Visto che nel frattempo non sono mutate le condizioni strutturali né in Italia né in Europa, è prevedibile che un petrolio che si mantenesse sugli attuali livelli o poco oltre (40-42 dollari al barile) possa avere un ulteriore impatto di analoga entità da un lato come detto sostenendo la ripresa che si trova ad affrontare da qualche tempo le incognite legate al rallentamento dei mercati emergenti, Cina in testa, e le tensioni nate a seguito degli attentati terroristici di Parigi (su cui anche Mario Draghi, ieri, ha rinunciato ad esprimersi ammettendo di non saperne al momento valutare i potenziali contraccolpi macroeconomici), dall’altro prolungherà la fase di crescita dei prezzi vicina a zero almeno in una parte di Eurolandia.
Il risultato potrebbe essere che le stime di inflazione appena riviste ieri dalla Bce potrebbero essere sovrastimate per il 2016 e forse non solo: il quantitative easing dovrà essere rivisto ulteriormente nei prossimi mesi? Non è da escludere e questo spiegherebbe perché Draghi sembri essersi voluto lasciare qualche cartuccia ancora da sparare, considerando anche che i componenti vicini al blocco tedesco della Bce non saranno certo stati entusiasti di rilassare ulteriormente una politica monetaria che hai loro occhi crea già più problemi (ad esempio ai fondi pensione, che letteralmente non sanno più dove investire la liquidità per ottenere decenti ritorni a lungo termine) di quanti non ne risolva (visto che l’accesso al credito non è certamente un problema per le banche e le aziende del Nord Europa).

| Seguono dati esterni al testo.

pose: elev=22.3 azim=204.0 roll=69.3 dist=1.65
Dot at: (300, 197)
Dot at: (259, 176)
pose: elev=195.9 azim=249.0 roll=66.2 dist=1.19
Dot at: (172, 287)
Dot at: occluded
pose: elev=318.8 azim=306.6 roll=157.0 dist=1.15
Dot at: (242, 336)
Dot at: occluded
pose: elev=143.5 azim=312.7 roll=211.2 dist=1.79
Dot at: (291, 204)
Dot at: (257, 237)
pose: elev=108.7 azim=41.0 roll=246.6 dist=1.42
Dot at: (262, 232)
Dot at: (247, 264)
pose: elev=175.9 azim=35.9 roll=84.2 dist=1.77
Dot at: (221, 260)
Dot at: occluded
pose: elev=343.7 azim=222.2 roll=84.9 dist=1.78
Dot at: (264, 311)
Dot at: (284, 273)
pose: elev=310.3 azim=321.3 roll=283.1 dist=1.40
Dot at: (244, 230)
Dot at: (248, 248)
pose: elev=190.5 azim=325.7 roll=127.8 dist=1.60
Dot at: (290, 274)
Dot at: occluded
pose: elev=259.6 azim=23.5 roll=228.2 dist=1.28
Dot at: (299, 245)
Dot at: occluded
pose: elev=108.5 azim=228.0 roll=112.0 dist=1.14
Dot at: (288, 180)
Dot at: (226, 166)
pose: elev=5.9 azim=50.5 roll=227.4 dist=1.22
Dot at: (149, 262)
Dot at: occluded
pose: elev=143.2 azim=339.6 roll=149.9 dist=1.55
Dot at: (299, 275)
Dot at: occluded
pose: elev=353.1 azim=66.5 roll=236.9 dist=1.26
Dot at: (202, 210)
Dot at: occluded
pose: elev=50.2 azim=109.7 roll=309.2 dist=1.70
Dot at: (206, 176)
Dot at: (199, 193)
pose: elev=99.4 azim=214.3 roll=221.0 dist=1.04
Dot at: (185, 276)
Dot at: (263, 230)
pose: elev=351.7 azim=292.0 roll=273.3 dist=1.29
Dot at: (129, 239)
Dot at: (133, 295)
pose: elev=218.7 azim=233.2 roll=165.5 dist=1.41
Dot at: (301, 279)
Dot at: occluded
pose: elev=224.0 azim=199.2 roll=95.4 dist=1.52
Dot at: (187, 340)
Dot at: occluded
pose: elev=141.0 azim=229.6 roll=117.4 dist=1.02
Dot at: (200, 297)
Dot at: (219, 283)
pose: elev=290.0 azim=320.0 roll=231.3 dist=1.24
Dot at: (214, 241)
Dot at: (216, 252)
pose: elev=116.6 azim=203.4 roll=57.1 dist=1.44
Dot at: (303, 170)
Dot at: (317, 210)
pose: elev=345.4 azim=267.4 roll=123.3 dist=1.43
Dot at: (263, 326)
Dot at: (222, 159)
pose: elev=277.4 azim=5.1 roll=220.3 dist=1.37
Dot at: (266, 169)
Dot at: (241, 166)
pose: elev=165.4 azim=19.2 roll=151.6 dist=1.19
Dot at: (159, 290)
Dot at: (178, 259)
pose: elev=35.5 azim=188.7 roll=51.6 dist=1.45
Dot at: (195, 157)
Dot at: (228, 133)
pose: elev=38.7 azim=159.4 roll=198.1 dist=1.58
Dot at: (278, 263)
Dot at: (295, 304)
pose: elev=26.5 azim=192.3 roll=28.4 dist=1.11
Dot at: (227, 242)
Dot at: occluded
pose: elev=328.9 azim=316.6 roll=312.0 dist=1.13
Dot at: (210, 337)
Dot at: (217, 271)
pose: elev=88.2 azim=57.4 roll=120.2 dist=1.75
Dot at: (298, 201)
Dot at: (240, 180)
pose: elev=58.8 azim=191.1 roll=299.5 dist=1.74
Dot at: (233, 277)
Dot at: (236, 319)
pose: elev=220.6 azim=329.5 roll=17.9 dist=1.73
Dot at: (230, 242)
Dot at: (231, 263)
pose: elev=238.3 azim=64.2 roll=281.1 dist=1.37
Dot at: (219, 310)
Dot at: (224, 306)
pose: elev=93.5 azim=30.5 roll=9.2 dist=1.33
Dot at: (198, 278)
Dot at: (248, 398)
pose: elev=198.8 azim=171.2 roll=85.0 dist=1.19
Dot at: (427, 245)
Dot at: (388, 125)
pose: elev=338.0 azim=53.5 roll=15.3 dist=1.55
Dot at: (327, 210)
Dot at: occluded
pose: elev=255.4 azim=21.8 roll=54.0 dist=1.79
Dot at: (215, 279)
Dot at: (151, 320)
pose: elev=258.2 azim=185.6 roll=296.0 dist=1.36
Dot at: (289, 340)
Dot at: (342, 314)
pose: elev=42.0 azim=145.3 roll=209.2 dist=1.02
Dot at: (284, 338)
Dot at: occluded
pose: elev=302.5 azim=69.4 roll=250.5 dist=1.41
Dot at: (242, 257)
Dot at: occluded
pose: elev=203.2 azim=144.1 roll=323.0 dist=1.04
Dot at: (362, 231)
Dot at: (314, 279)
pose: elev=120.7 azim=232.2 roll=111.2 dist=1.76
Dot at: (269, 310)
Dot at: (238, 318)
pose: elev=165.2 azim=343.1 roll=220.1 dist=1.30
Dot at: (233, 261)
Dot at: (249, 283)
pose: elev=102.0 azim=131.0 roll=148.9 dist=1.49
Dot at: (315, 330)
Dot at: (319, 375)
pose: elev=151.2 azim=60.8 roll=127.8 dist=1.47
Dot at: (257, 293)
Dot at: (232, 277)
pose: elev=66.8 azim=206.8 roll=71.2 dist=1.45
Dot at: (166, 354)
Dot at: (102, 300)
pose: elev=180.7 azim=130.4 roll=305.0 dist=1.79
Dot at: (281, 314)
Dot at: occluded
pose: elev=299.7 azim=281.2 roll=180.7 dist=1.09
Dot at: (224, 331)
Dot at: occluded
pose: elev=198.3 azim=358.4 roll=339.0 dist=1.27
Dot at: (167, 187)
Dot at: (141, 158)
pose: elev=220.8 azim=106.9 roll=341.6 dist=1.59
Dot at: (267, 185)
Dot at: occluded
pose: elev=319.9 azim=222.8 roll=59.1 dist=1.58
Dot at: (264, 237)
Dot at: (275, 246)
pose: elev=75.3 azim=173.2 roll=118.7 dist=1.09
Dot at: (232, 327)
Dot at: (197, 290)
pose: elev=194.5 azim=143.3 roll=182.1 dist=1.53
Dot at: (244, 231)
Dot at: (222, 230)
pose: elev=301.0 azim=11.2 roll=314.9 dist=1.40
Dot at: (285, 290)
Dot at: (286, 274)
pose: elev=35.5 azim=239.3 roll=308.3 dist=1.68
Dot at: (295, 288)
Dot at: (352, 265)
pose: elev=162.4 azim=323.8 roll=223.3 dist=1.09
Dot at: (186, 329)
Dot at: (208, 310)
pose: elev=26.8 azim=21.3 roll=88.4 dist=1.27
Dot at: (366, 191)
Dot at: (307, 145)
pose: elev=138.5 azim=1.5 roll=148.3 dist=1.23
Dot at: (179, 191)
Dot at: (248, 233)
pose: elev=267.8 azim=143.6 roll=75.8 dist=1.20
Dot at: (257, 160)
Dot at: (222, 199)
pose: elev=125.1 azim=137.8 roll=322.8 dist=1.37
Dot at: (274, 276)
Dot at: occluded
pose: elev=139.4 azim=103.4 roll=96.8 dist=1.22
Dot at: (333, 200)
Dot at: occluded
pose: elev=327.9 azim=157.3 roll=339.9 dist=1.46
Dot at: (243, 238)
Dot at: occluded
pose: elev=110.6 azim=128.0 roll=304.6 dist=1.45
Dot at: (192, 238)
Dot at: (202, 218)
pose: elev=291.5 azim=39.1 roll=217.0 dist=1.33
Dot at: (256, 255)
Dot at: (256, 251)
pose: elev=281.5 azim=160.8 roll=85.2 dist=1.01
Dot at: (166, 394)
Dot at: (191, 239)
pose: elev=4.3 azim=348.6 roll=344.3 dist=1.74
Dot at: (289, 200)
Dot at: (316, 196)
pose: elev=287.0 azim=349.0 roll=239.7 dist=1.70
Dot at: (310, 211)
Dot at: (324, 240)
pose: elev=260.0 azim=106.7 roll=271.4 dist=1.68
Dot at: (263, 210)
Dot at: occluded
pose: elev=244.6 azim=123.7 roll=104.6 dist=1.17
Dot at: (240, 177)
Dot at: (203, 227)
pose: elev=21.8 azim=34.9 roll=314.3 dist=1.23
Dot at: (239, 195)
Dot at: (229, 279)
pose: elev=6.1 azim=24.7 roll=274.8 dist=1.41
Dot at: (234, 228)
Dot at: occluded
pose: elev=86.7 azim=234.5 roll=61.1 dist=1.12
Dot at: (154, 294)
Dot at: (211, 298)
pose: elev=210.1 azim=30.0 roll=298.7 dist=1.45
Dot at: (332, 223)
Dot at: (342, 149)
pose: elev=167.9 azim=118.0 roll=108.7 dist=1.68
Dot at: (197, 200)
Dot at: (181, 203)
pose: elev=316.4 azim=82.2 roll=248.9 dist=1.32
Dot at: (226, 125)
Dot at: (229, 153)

Insomma: dopo la Bce ha deluso anche l’Opec e a questo punto non resta che vedere cosa deciderà di fare Janet Yellen la prossima settimana. Per la verità come hanno confermato anche oggi i dati del mercato del lavoro statunitense (211 mila ulteriori nuovi occupati creati il mese scorso, contro attese attorno a 200 mila) la Yellen non ha molte opzioni di fronte. Deve aumentare i tassi ufficiali anche solo di uno 0,25% per non perdere di credibilità, evitare di rimanere “dietro la curva” e, semmai, crearsi a sua volta un minimo di margine di manovra ove mai nei mesi a seguire il dollaro dovesse rivelarsi troppo forte per la ripresa Usa da un lato e per l’inflazione europea dall’altra (dato che, essendo espresse in dollaro, le quotazioni del petrolio e della principali materie prime di solito si muovono in direzione opposta a quella del biglietto verde).